To use this squid container, we first create a custom docker network which provides us with a bit of isolation from other containers (i.e. other containers cannot reach this squid proxy), and since Docker 1.10 custom networks have had embedded DNS servers it also provides us with discoverability via container name. To create the custom network:

docker network create build-net

Then we create our squid cache in this custom network:

docker run -d --rm --network build-net --name "squid" mrmagooey/aggressive-squid-cache

Then for every container build that we want a http cache for, tell docker to build it in the custom network and set the http_proxy environment variable to our squid container name and port (default 3128):

docker build --network build-net --build-arg http_proxy=http://squid:3128 .

The Good

  1. Your builds are faster.
  2. It doesn’t affect the final container image; neither the http_proxy environment variable or --network flag persist.
  3. You don’t need to change anything in your Dockerfile.
  4. It’s easy to refresh the cache contents by killing and restarting its container.
  5. It’s easy to choose which container builds use the proxy by selectively passing the --network and --build-arg options.

The Bad

  1. The cache is set up to be a bad netizen, by ignoring all http conventions (e.g. expires, no-cache).
  2. The cache is very aggressive, anything it has cached it will hold onto forever.
  3. There is the potential for weird things to happen, if the two previous items conspire to give your container a http response that it wasn’t expecting (I have once seen yum get confused).
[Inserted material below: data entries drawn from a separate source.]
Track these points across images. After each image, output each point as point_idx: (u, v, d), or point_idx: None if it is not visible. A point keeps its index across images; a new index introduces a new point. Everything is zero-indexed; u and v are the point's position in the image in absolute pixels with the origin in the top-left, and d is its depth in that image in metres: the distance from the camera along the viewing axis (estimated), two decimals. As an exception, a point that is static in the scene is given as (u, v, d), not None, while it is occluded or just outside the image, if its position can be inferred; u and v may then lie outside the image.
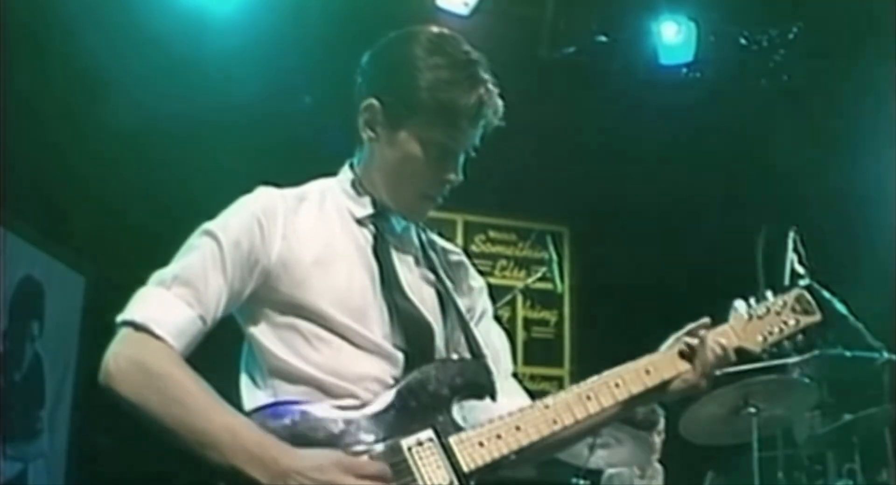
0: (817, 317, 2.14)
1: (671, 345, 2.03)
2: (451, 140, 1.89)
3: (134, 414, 1.68)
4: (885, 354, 4.35)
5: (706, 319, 2.04)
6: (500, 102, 1.92)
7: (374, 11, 4.97)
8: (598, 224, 6.67)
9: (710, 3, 5.99)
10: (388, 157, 1.92)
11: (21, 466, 4.63)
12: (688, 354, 2.00)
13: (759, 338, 2.08)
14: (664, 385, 1.99)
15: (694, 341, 2.00)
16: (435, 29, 1.96)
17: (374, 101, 1.91)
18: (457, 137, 1.89)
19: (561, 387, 7.42)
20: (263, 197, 1.90)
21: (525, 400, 1.95)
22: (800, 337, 2.13)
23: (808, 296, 2.16)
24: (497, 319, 2.17)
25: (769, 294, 2.15)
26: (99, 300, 5.16)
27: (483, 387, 1.87)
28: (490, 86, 1.90)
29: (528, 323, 6.86)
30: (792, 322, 2.11)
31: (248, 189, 1.95)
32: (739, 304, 2.11)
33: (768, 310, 2.11)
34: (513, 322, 6.75)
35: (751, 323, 2.08)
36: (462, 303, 2.01)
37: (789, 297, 2.14)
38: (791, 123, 5.90)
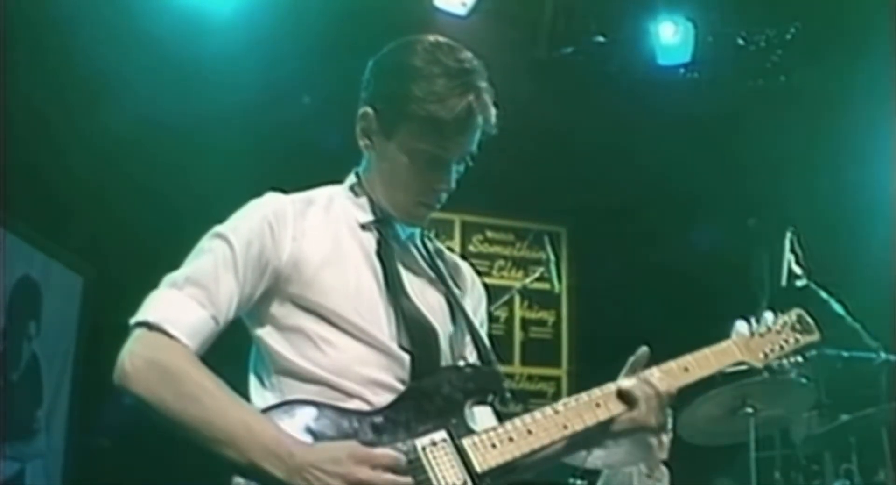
0: (816, 336, 2.26)
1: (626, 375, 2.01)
2: (440, 150, 1.89)
3: (149, 413, 1.70)
4: (883, 355, 4.36)
5: (644, 349, 2.01)
6: (493, 111, 1.92)
7: (373, 12, 4.97)
8: (596, 224, 6.67)
9: (708, 4, 5.99)
10: (383, 164, 1.94)
11: (18, 466, 4.63)
12: (625, 394, 1.96)
13: (761, 354, 2.18)
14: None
15: (632, 382, 1.96)
16: (432, 38, 1.96)
17: (369, 110, 1.94)
18: (446, 146, 1.89)
19: (559, 387, 7.37)
20: (273, 201, 1.92)
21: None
22: (798, 356, 2.23)
23: (808, 316, 2.28)
24: (495, 319, 2.19)
25: (769, 314, 2.24)
26: (97, 300, 5.17)
27: (494, 393, 1.90)
28: (483, 95, 1.90)
29: (525, 323, 6.85)
30: (792, 340, 2.23)
31: (247, 189, 1.97)
32: (741, 323, 2.20)
33: (769, 329, 2.22)
34: (510, 322, 6.74)
35: (753, 340, 2.19)
36: (469, 309, 2.03)
37: (790, 316, 2.26)
38: (789, 124, 5.90)
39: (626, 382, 1.97)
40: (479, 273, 2.20)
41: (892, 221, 5.49)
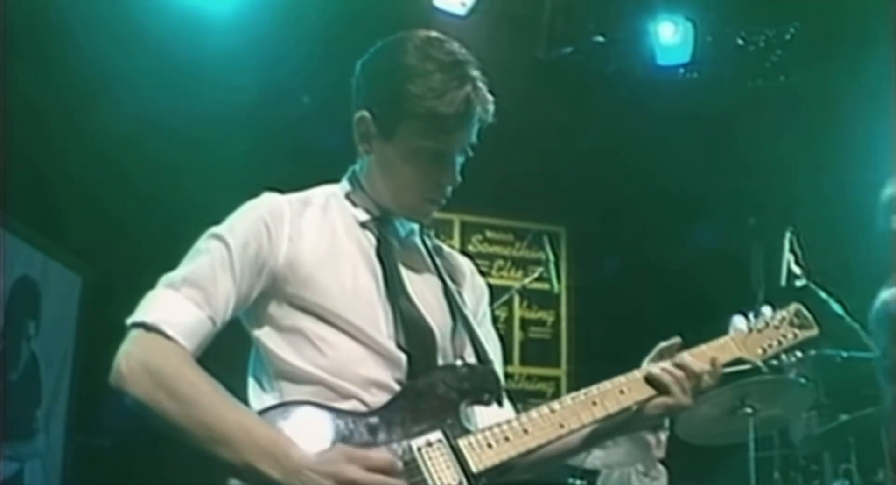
0: (815, 331, 2.21)
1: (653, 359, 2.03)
2: (443, 145, 1.90)
3: (146, 415, 1.69)
4: (882, 355, 4.36)
5: (677, 339, 2.05)
6: (490, 99, 1.92)
7: (372, 11, 4.97)
8: (595, 224, 6.68)
9: (707, 4, 5.99)
10: (386, 165, 1.94)
11: (17, 466, 4.62)
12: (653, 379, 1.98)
13: (759, 350, 2.14)
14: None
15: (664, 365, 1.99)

I currently use this cache system for development/testing, but for production builds I build without cache.

As far as I can tell, all other package management systems (smartly) run over https as they do not have the pre-shared key that apt has. This means that this solution will not improve things like go get, npm, or pip, as these all run over https. If you can force these systems to run over http then you will probably see some improvement in build times, at the cost of security. An example for forcing npm to run over http is in the benchmarks folder for this container.